(Data entries)
******************************

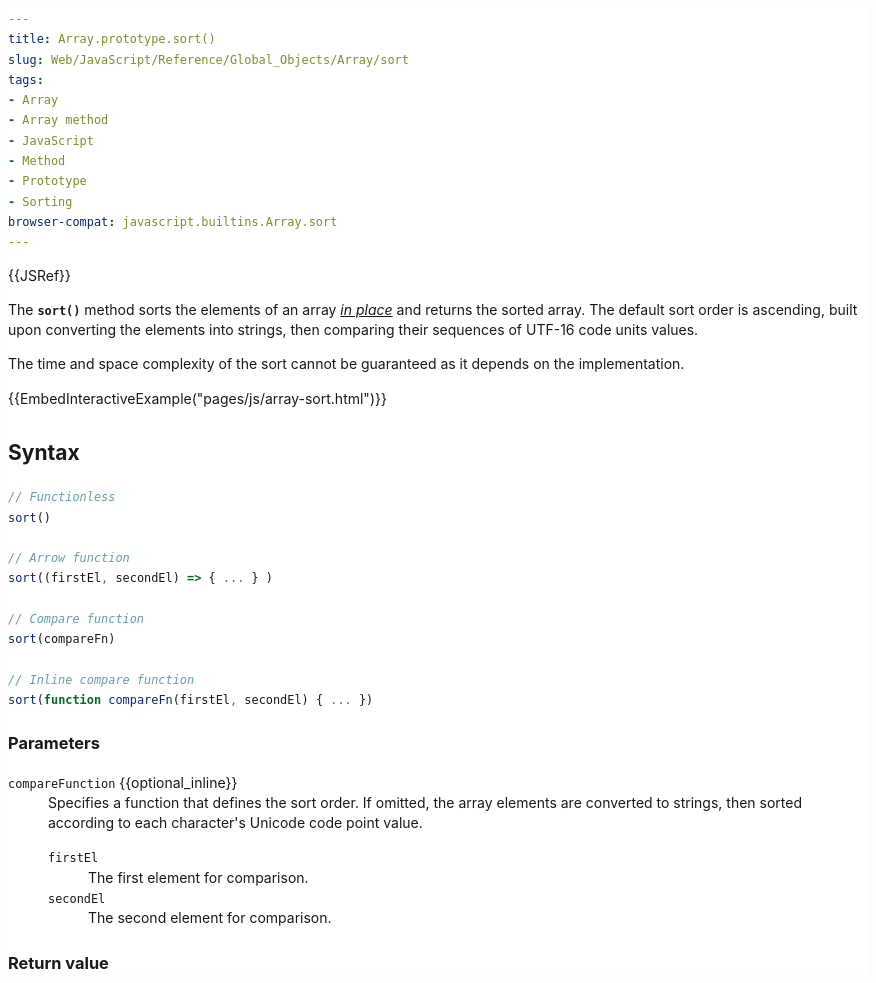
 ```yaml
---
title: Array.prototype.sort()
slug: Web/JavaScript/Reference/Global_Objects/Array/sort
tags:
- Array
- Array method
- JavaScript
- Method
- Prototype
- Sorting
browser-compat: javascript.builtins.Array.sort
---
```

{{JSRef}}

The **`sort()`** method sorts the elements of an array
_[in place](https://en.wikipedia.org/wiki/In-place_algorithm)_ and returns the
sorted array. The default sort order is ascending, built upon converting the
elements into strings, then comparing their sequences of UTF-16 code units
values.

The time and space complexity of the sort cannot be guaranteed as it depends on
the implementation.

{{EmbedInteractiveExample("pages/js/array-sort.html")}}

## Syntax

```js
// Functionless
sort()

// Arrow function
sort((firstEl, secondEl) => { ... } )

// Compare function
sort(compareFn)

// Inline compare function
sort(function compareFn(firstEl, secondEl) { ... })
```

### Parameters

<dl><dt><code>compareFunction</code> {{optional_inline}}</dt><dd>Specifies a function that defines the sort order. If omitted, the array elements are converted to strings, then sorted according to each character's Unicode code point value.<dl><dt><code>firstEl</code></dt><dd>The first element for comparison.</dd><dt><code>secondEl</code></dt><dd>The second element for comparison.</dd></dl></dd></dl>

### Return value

******************************

THE PROBLEM
In the entries above, locate every line with the word "firstEl" and copy it.

SOLUTION FOR THIS EXERCISE
sort((firstEl, secondEl) => { ... } )
sort(function compareFn(firstEl, secondEl) { ... })
<dl><dt><code>compareFunction</code> {{optional_inline}}</dt><dd>Specifies a function that defines the sort order. If omitted, the array elements are converted to strings, then sorted according to each character's Unicode code point value.<dl><dt><code>firstEl</code></dt><dd>The first element for comparison.</dd><dt><code>secondEl</code></dt><dd>The second element for comparison.</dd></dl></dd></dl>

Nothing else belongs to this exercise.